Three protesters were shot dead and 12 others were injured in Iraq’s holy city of Karbala near the Iranian consulate on Monday, AFP reported, when Iraqi demonstrators attacked the building.
Burning tires and chanting “Iran out, Kerbala remains free,” the crowd assembled in front of the consulate late on Sunday.
“We came here today to revolt and hold a protest in front of the Iranian consulate. We came to pull down the Iranian flag and lift the Iraqi flag instead,” said one protester in Kerbala who refused to be identified.
Al Arabiya sources confirmed that security forces secured the building and reports say shots were fired in the air to disperse the demonstrators who threw stones and burned tires around the building.
There were no immediate reports of causalities, which comes amid ongoing protests in the capital Baghdad and majority-Shia provinces in the south.
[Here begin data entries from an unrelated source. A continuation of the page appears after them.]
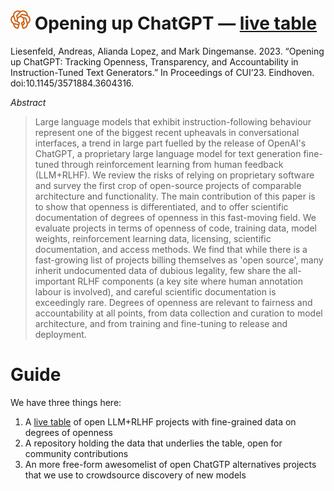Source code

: # [![](/openchatgpt-logo-favicon-red-on-transparent.png)](https:///opening-up-chatgpt.github.io/) Opening up ChatGPT — [live table](https://opening-up-chatgpt.github.io/)



Liesenfeld, Andreas, Alianda Lopez, and Mark Dingemanse. 2023. “Opening up ChatGPT: Tracking Openness, Transparency, and Accountability in Instruction-Tuned Text Generators.” In Proceedings of CUI’23. Eindhoven. doi:10.1145/3571884.3604316.

_Abstract_
> Large language models that exhibit instruction-following behaviour represent one of the biggest recent upheavals in conversational interfaces, a trend in large part fuelled by the release of OpenAI's ChatGPT, a proprietary large language model for text generation fine-tuned through reinforcement learning from human feedback (LLM+RLHF). We review the risks of relying on proprietary software and survey the first crop of open-source projects of comparable architecture and functionality. The main contribution of this paper is to show that openness is differentiated, and to offer scientific documentation of degrees of openness in this fast-moving field. We evaluate projects in terms of openness of code, training data, model weights, reinforcement learning data, licensing, scientific documentation, and access methods. We find that while there is a fast-growing list of projects billing themselves as 'open source', many inherit undocumented data of dubious legality, few share the all-important RLHF components (a key site where human annotation labour is involved), and careful scientific documentation is exceedingly rare. Degrees of openness are relevant to fairness and accountability at all points, from data collection and curation to model architecture, and from training and fine-tuning to release and deployment. 

# Guide
We have three things here:
1. A [live table](https://opening-up-chatgpt.github.io/) of open LLM+RLHF projects with fine-grained data on degrees of openness
2. A repository holding the data that underlies the table, open for community contributions
3. An more free-form awesomelist of open ChatGTP alternatives projects that we use to crowdsource discovery of new models
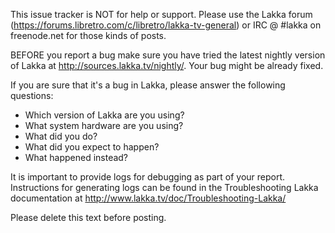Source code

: This issue tracker is NOT for help or support. Please use the Lakka forum (https://forums.libretro.com/c/libretro/lakka-tv-general) or IRC @ #lakka on freenode.net for those kinds of posts.

BEFORE you report a bug make sure you have tried the latest nightly version of Lakka at http://sources.lakka.tv/nightly/. Your bug might be already fixed.

If you are sure that it's a bug in Lakka, please answer the following questions:
- Which version of Lakka are you using?
- What system hardware are you using?
- What did you do?
- What did you expect to happen?
- What happened instead?

It is important to provide logs for debugging as part of your report. Instructions for generating logs can be found in the Troubleshooting Lakka documentation at http://www.lakka.tv/doc/Troubleshooting-Lakka/

Please delete this text before posting.
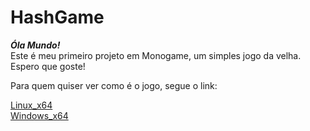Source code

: # HashGame
***Óla Mundo!***  
Este é meu primeiro projeto em Monogame, um simples jogo da velha. Espero que goste!  
  
Para quem quiser ver como é o jogo, segue o link:  
  
[Linux_x64](https://drive.google.com/file/d/1rehLupXigpvN8tx-akqUWKxQheQKwoxf/view?usp=sharing)  
[Windows_x64](https://drive.google.com/file/d/1gz8hiAigp1ePWqTRvfDldm4YXgB5-YEv/view?usp=sharing)
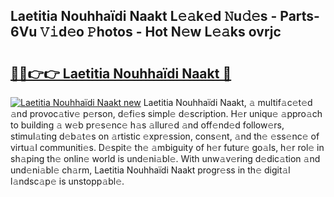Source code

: ## Laetitia Nouhhaïdi Naakt L𝚎𝚊k𝚎d 𝙽u𝚍𝚎s - Parts-6Vu 𝚅𝚒d𝚎o 𝙿hotos - Hot N𝚎w L𝚎𝚊ks ovrjc

# <h2><a href="http://kv4tbv5.teov.top/?on=Laetitia+Nouhha%c3%afdi+Naakt">🔗🔗👉👉 Laetitia Nouhhaïdi Naakt 🔗</a></h2>

[![Laetitia Nouhhaïdi Naakt new](https://i.imgur.com/QqkWNDz.gif)](http://kv4tbv5.teov.top/?on=Laetitia+Nouhha%c3%afdi+Naakt)
Laetitia Nouhhaïdi Naakt, 𝚊 multif𝚊c𝚎t𝚎d 𝚊nd provoc𝚊tiv𝚎 p𝚎rson, d𝚎fi𝚎s simpl𝚎 d𝚎scription. H𝚎r uniqu𝚎 𝚊ppro𝚊ch to building 𝚊 w𝚎b pr𝚎s𝚎nc𝚎 h𝚊s 𝚊llur𝚎d 𝚊nd off𝚎nd𝚎d follow𝚎rs, stimul𝚊ting d𝚎b𝚊t𝚎s on 𝚊rtistic 𝚎xpr𝚎ssion, cons𝚎nt, 𝚊nd th𝚎 𝚎ss𝚎nc𝚎 of virtu𝚊l communiti𝚎s. D𝚎spit𝚎 th𝚎 𝚊mbiguity of h𝚎r futur𝚎 go𝚊ls, h𝚎r rol𝚎 in sh𝚊ping th𝚎 onlin𝚎 world is und𝚎ni𝚊bl𝚎. With unw𝚊v𝚎ring d𝚎dic𝚊tion 𝚊nd und𝚎ni𝚊bl𝚎 ch𝚊rm, Laetitia Nouhhaïdi Naakt progr𝚎ss in th𝚎 digit𝚊l l𝚊ndsc𝚊p𝚎 is unstopp𝚊bl𝚎.
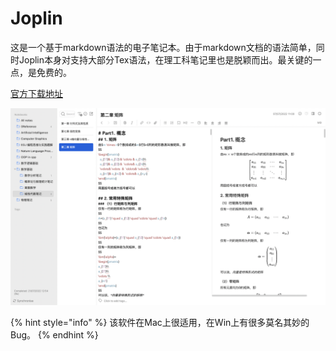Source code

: # Joplin

这是一个基于markdown语法的电子笔记本。由于markdown文档的语法简单，同时Joplin本身对支持大部分Tex语法，在理工科笔记里也是脱颖而出。最关键的一点，是免费的。

[官方下载地址](https://joplinapp.org/)

![Joplin使用界面](<../../.gitbook/assets/image (3).png>)

{% hint style="info" %}
该软件在Mac上很适用，在Win上有很多莫名其妙的Bug。
{% endhint %}
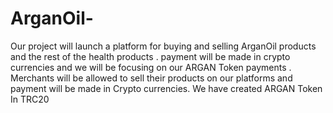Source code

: # ArganOil-
Our project will launch a platform for buying and selling ArganOil products and the rest of the health products . payment will be made in crypto currencies and we will be focusing on our ARGAN Token payments . Merchants will be allowed to sell their products on our platforms and payment will be made in Crypto currencies. We have created ARGAN Token In TRC20
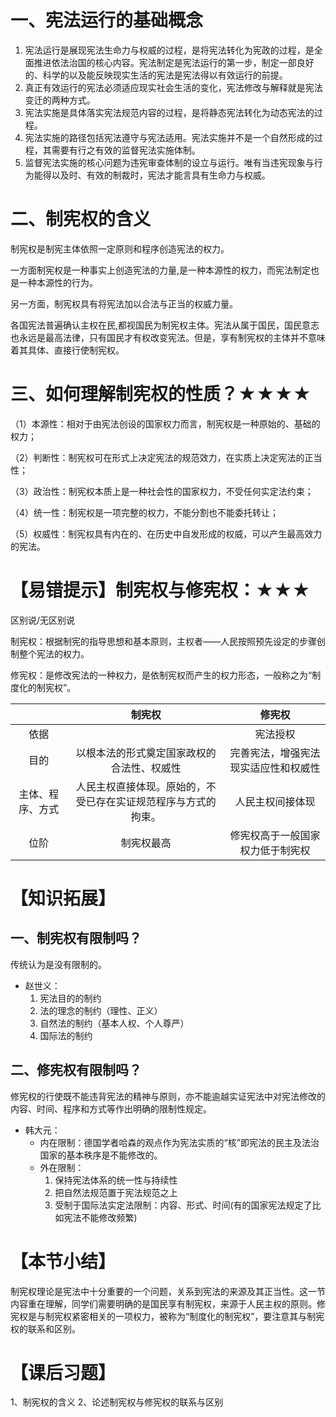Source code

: # 一、宪法运行的基础概念
1. 宪法运行是展现宪法生命力与权威的过程，是将宪法转化为宪政的过程，是全面推进依法治国的核心内容。宪法制定是宪法运行的第一步，制定一部良好的、科学的以及能反映现实生活的宪法是宪法得以有效运行的前提。
2. 真正有效运行的宪法必须适应现实社会生活的变化，宪法修改与解释就是宪法变迁的两种方式。
3. 宪法实施是具体落实宪法规范内容的过程，是将静态宪法转化为动态宪法的过程。
4. 宪法实施的路径包括宪法遵守与宪法适用。宪法实施并不是一个自然形成的过程，其需要有行之有效的监督宪法实施体制。
5. 监督宪法实施的核心问题为违宪审查体制的设立与运行。唯有当违宪现象与行为能得以及时、有效的制裁时，宪法才能言具有生命力与权威。
# 二、制宪权的含义
制宪权是制宪主体依照一定原则和程序创造宪法的权力。

一方面制宪权是一种事实上创造宪法的力量,是一种本源性的权力，而宪法制定也是一种本源性的行为。

另一方面，制宪权具有将宪法加以合法与正当的权威力量。

各国宪法普遍确认主权在民,都视国民为制宪权主体。宪法从属于国民，国民意志也永远是最高法律，只有国民才有权改变宪法。但是，享有制宪权的主体并不意味着其具体、直接行使制宪权。
# 三、如何理解制宪权的性质？★★★★
（1）本源性：相对于由宪法创设的国家权力而言，制宪权是一种原始的、基础的权力；

（2）判断性：制宪权可在形式上决定宪法的规范效力，在实质上决定宪法的正当性；

（3）政治性：制宪权本质上是一种社会性的国家权力，不受任何实定法约束；

（4）统一性：制宪权是一项完整的权力，不能分割也不能委托转让；

（5）权威性：制宪权具有内在的、在历史中自发形成的权威，可以产生最高效力的宪法。
# 【易错提示】制宪权与修宪权：★★★
区别说/无区别说

制宪权：根据制宪的指导思想和基本原则，主权者——人民按照预先设定的步骤创制整个宪法的权力。

修宪权：是修改宪法的一种权力，是依制宪权而产生的权力形态，一般称之为“制度化的制宪权”。

||制宪权|修宪权|
|:---:|:---:|:---:|
|依据||宪法授权|
|目的|以根本法的形式奠定国家政权的合法性、权威性|完善宪法，增强宪法现实适应性和权威性|
|主体、程序、方式|人民主权直接体现。原始的，不受已存在实证规范程序与方式的拘束。|人民主权间接体现|
|位阶|制宪权最高|修宪权高于一般国家权力低于制宪权|
# 【知识拓展】
## 一、制宪权有限制吗？
传统认为是没有限制的。

- 赵世义：
	1. 宪法目的的制约
	2. 法的理念的制约（理性、正义）
	3. 自然法的制约（基本人权、个人尊严）
	4. 国际法的制约
## 二、修宪权有限制吗？
修宪权的行使既不能违背宪法的精神与原则，亦不能逾越实证宪法中对宪法修改的内容、时间、程序和方式等作出明确的限制性规定。

- 韩大元：
	- 内在限制：德国学者哈森的观点作为宪法实质的“核”即宪法的民主及法治国家的基本秩序是不能修改的。
	- 外在限制：
		1. 保持宪法体系的统一性与持续性
		2. 把自然法规范置于宪法规范之上
		3. 受制于国际法实定法限制：内容、形式、时间(有的国家宪法规定了比如宪法不能修改频繁)
# 【本节小结】
制宪权理论是宪法中十分重要的一个问题，关系到宪法的来源及其正当性。这一节内容重在理解，同学们需要明确的是国民享有制宪权，来源于人民主权的原则。修宪权是与制宪权紧密相关的一项权力，被称为“制度化的制宪权”，要注意其与制宪权的联系和区别。
# 【课后习题】
1、制宪权的含义
2、论述制宪权与修宪权的联系与区别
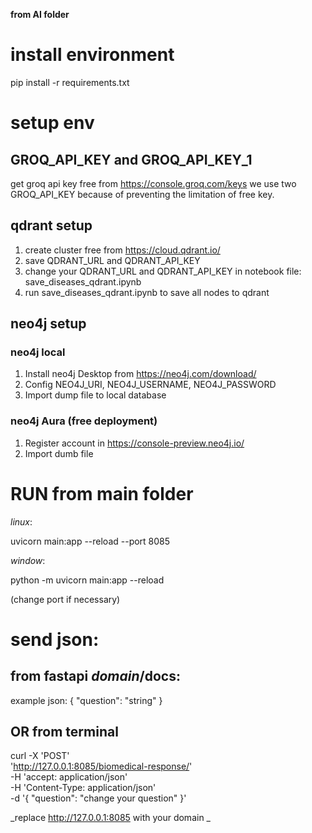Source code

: **from AI folder**

# install environment
pip install -r requirements.txt

# setup env

## GROQ_API_KEY and GROQ_API_KEY_1
get groq api key free from https://console.groq.com/keys
we use two GROQ_API_KEY because of preventing the limitation of free key. 

## qdrant setup
  1. create cluster free from https://cloud.qdrant.io/
  2. save QDRANT_URL and QDRANT_API_KEY
  3. change your QDRANT_URL and QDRANT_API_KEY in notebook file: save_diseases_qdrant.ipynb
  4. run save_diseases_qdrant.ipynb to save all nodes to qdrant

## neo4j setup
### neo4j local
  1. Install neo4j Desktop from https://neo4j.com/download/
  2. Config NEO4J_URI, NEO4J_USERNAME, NEO4J_PASSWORD
  3. Import dump file to local database
### neo4j Aura (free deployment)
  1. Register account in https://console-preview.neo4j.io/
  2. Import dumb file



# RUN from main folder

_linux_:

uvicorn main:app --reload --port 8085 

_window_:

python -m uvicorn main:app --reload

(change port if necessary)

# send json:

## from fastapi _domain_/docs:

example json:
{
  "question": "string"
}

## OR from terminal

curl -X 'POST' \
  'http://127.0.0.1:8085/biomedical-response/' \
  -H 'accept: application/json' \
  -H 'Content-Type: application/json' \
  -d '{
  "question": "change your question"
}'

_replace http://127.0.0.1:8085 with your domain
_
Meanwhile, the Iraqi foreign ministry condemned on Monday the attack on the consulate, affirming its commitment to the inviolability of the diplomatic missions guaranteed by the Vienna Convention, and calling on protesters to avoid endangering its security.
The ministry added that such actions will not affect the "friendly and neighborly relations between the two neighboring countries."
The protests are directed at a postwar political system and a class of elite leaders that Iraqis accuse of pillaging the country’s wealth while the country grows poorer. But protesters have also directed their rage at neighboring Iran and the powerful Iraqi Shia militias tied to it.
The anti-government protests in Karbala, Baghdad and cities across southern Iraq have often turned violent, with security forces opening fire and protesters torching government buildings and headquarters of Iran-backed militias.
More than 250 people have been killed in the security crackdown this month.
Calls for sweeping changes
The protests have grown and demonstrators are now calling for sweeping changes, not just the government’s resignation.
Tens of thousands of protesters have gathered in Baghdad’s central Tahrir Square and across southern Iraq in recent days, calling for the overhaul of the political system established after the 2003 US-led invasion. Protesters have also taken over a large tower in the square that was abandoned after it was damaged in the war.
Thousands of students have skipped classes to take part in the street rallies, blaming the political elite for widespread corruption, high unemployment and poor public services.
Iraq’s Prime Minister Adil Abdul-Mahdi on Sunday called on anti-government protesters to reopen roads saying “it’s time for life to return to normal,” after a month of massive rallies demanding wide-ranging political change.